TIGAR
Description
The TIGAR (TP53 induced glycolysis regulatory phosphatase) is a protein-coding gene located on chromosome 12.
The TP53-inducible glycolysis and apoptosis regulator (TIGAR) also known as fructose-2,6-bisphosphatase TIGAR is an enzyme that in humans is encoded by the C12orf5 gene. TIGAR is a recently discovered enzyme that primarily functions as a regulator of glucose breakdown in human cells. In addition to its role in controlling glucose degradation, TIGAR activity can allow a cell to carry out DNA repair, and the degradation of its own organelles. Finally, TIGAR can protect a cell from death. Since its discovery in 2005 by Kuang-Yu Jen and Vivian G. Cheung, TIGAR has become of particular interest to the scientific community thanks to its active role in many cancers. Normally, TIGAR manufactured by the body is activated by the p53 tumour suppressor protein after a cell has experienced a low level of DNA damage or stress. In some cancers, TIGAR has fallen under the control of other proteins. The hope is that future research into TIGAR will provide insight into new ways to treat cancer. This gene is regulated as part of the p53 tumor suppressor pathway and encodes a protein with sequence similarity to the bisphosphate domain of the glycolytic enzyme that degrades fructose-2,6-bisphosphate. The protein functions by blocking glycolysis and directing the pathway into the pentose phosphate shunt.
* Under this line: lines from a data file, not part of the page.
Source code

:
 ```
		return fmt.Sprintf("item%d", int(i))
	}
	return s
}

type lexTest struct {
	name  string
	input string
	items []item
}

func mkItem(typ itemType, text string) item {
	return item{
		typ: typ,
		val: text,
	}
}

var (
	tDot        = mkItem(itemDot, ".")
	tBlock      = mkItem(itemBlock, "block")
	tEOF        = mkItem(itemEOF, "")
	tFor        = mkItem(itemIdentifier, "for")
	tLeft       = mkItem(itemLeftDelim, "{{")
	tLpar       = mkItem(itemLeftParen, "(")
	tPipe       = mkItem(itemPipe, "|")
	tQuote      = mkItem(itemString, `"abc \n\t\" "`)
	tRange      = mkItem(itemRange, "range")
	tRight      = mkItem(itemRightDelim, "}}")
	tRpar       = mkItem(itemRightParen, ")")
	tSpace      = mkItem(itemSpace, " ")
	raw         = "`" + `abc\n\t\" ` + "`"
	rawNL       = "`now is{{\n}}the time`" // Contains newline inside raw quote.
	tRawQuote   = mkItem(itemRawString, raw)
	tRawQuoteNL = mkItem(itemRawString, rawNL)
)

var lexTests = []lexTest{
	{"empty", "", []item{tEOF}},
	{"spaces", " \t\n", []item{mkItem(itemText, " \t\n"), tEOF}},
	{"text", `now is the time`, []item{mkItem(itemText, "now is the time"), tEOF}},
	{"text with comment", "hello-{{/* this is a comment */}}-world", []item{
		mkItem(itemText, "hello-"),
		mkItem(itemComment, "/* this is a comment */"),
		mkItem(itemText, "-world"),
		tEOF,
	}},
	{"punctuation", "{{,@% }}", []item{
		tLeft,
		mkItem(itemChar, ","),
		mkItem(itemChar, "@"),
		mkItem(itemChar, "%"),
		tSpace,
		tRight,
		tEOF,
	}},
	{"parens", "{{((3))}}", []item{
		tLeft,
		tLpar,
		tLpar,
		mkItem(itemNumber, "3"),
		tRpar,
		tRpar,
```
Fructose-bisphosphatase hydrolyzing fructose-2,6-bisphosphate as well as fructose-1,6-bisphosphate (PubMed:19015259). Acts as a negative regulator of glycolysis by lowering intracellular levels of fructose-2,6-bisphosphate in a p53/TP53-dependent manner, resulting in the pentose phosphate pathway (PPP) activation and NADPH production (PubMed:16839880, PubMed:22887998). Contributes to the generation of reduced glutathione to cause a decrease in intracellular reactive oxygen species (ROS) content, correlating with its ability to protect cells from oxidative or metabolic stress-induced cell death (PubMed:16839880, PubMed:19713938, PubMed:23726973, PubMed:22887998, PubMed:23817040). Plays a role in promoting protection against cell death during hypoxia by decreasing mitochondria ROS levels in a HK2-dependent manner through a mechanism that is independent of its fructose-bisphosphatase activity (PubMed:23185017). In response to cardiac damage stress, mediates p53-induced inhibition of myocyte mitophagy through ROS levels reduction and the subsequent inactivation of BNIP3. Reduced mitophagy results in an enhanced apoptotic myocyte cell death, and exacerbates cardiac damage (By similarity). Plays a role in adult intestinal regeneration; contributes to the growth, proliferation and survival of intestinal crypts following tissue ablation (PubMed:23726973). Plays a neuroprotective role against ischemic brain damage by enhancing PPP flux and preserving mitochondria functions (By similarity). Protects glioma cells from hypoxia- and ROS-induced cell death by inhibiting glycolysis and activating mitochondrial energy metabolism and oxygen consumption in a TKTL1-dependent and p53/TP53-independent manner (PubMed:22887998). Plays a role in cancer cell survival by promoting DNA repair through activating PPP flux in a CDK5-ATM-dependent signaling pathway during hypoxia and/or genome stress-induced DNA damage responses (PubMed:25928429). Involved in intestinal tumor progression (PubMed:23726973). {ECO:0000250|UniProtKB:Q8BZA9, ECO:0000269|PubMed:16839880, ECO:0000269|PubMed:19015259, ECO:0000269|PubMed:19713938, ECO:0000269|PubMed:22887998, ECO:0000269|PubMed:23185017, ECO:0000269|PubMed:23726973, ECO:0000269|PubMed:23817040, ECO:0000269|PubMed:25928429}
TIGAR is also known as C12orf5, FR2BP.